Equity for women still an illusion
FAMILIES remain the primary providers of care in society, with family care patterns having profound effects on the education, health, and economic participation of their members. When it comes to care, we need to ask who is doing the care and for whom? Whether care is for children, young adults without work, the sick or elderly, the forms of care available, the resources and the wherewithal to care are deeply gendered.
South Africa is the most unequal country on earth, and its inequality is profoundly gendered. Women represent slightly more than half (51%) of the South African population, and more than 40% of the country’s homes are headed by women.
Still, their share in household income and expenditure is significantly lower than that of men. The gender pay gap is estimated to have widened from 29% before March 2020 to 43% in June 2020. This is exacerbated by the concentration of women in informal, precarious labour, which presents limited opportunities for social and economic mobility.
South African women spend eight times the amount of time on unpaid domestic and care work than men.

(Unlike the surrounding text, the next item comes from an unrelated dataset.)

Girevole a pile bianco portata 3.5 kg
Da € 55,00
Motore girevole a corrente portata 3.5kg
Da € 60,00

Because of women’s disproportionate care-giving role in families, and their impact on safeguarding household well-being, women’s poorer labour market outcomes have extraordinary ripple effects for individuals, communities and the nation.
One of the core intuitions of feminist theory has been to argue that what happens in the private sphere of the home has public and political implications, and vice versa.

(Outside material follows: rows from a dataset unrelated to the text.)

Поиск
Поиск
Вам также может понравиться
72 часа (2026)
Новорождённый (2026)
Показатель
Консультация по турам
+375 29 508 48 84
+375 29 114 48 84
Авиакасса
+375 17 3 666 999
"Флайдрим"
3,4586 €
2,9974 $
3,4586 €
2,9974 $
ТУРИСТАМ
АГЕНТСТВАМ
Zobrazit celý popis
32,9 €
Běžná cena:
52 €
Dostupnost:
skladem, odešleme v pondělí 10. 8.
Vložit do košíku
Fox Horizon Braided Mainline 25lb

Care ethics provides us with a lens to analyse gender inequality and ignite moral and political action towards its reduction. In the transdisciplinary report authored by Percept consultants and the Inclusive Society Institute, we explore the roots and effects of South Africa’s gender inequality, with a particular focus on care and families.
Our analysis shows that underlying gender inequality are complex dynamics around family formation, educational prospects and labour markets that are interlinked with participation in care work.

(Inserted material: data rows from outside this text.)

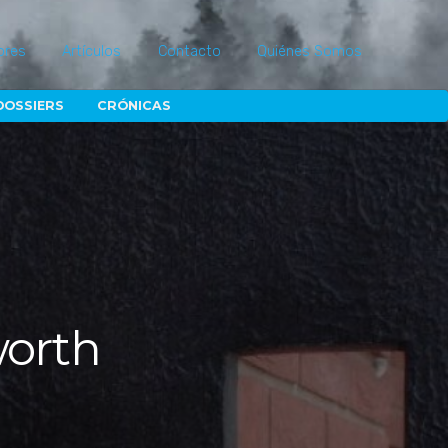
ores
Artículos
Contacto
Quiénes Somos
DOSSIERS
CRÓNICAS
worth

Complex arrangements of gender and care show up the gendered norms and behaviours that are determining of who cares for whom, and in what ways.
For example, the undervaluing of care work – often understood as “women’s work” – pervades both private domestic spaces and the public care economy.
Women represent most of the workforce in only two industries: private households and community and social services, which concentrate women in low-skilled and less secure positions.
Gender norms link ideas of womanhood to care-giving and hence, women are disproportionately represented in caring professions in the labour market, which continues to be poorly paid.
Our report shows that it is not only women, but other racial and gender minorities who are most closely associated with care, who find their social positioning and status reflecting the undervaluing of care generally.
Care is central to social and economic development and yet the cost of care-giving is largely invisible to policymakers and planners, and unaccounted for in measures of GDP. Care work (whether paid or unpaid) has been shown to improve well-being and contribute to economic growth in a country. Democratising care and who it is that is primarily responsible for care is a way of equalising gender relations.
The role of care-giving and care receiving for men and women is different, yet it is precisely that difference, which indicates gendered inequalities in paid care work and the undervaluing and lack of recognition of unpaid care work.
In some South African families, grandmothers have replaced wage-earning men as economic lynchpins. Nearly 5% of homes are skip-generation homes, where grandparents (and mostly grandmothers) care for grandchildren.
These “granny-focal” domestic arrangements are further necessitated by a frequently missing middle generation, some of whom have been lost to Aids and others to the perpetual search for work in cities and neighbouring countries. This urges us to ask, who cares for granny?
Changes in South African household structure over time, including declining marriage rates, and rising numbers of women-headed households have increased the number of impoverished homes in South Africa and forced women to juggle their unpaid care work with paid work to make ends meet – reducing their ability to give freely and fully to both. We need to ensure more equitable care arrangements.
The family is the primary level of socialisation where children learn the norms and standards of society. As such they are key to ensuring and promoting human rights, equality and dignity.
An ordinary thing: “Equal families in South Africa” is a locally produced film that showcases feminist families that have creatively adapted, expanded and rewritten expectations of care and normative constructions of masculinity and femininity.
Recognition of the importance of intervening in and reducing gender inequality can be identified at a policy level in South Africa’s National Strategic Plan on Gender-Based Violence & Femicide, which mentions a long list of national policies that are all related to gender equality in some way.
There is also global recognition and action motivated to change gender relations in the Sustainable Development Goals (SDG). SDG 5 calls for the elimination of all forms of discrimination, violence, harmful practices, and to recognise and value unpaid care and domestic work.
Doing so will require more family-friendly policies that allow parents to care through flexible work arrangements, subsidised childcare and family leave packages.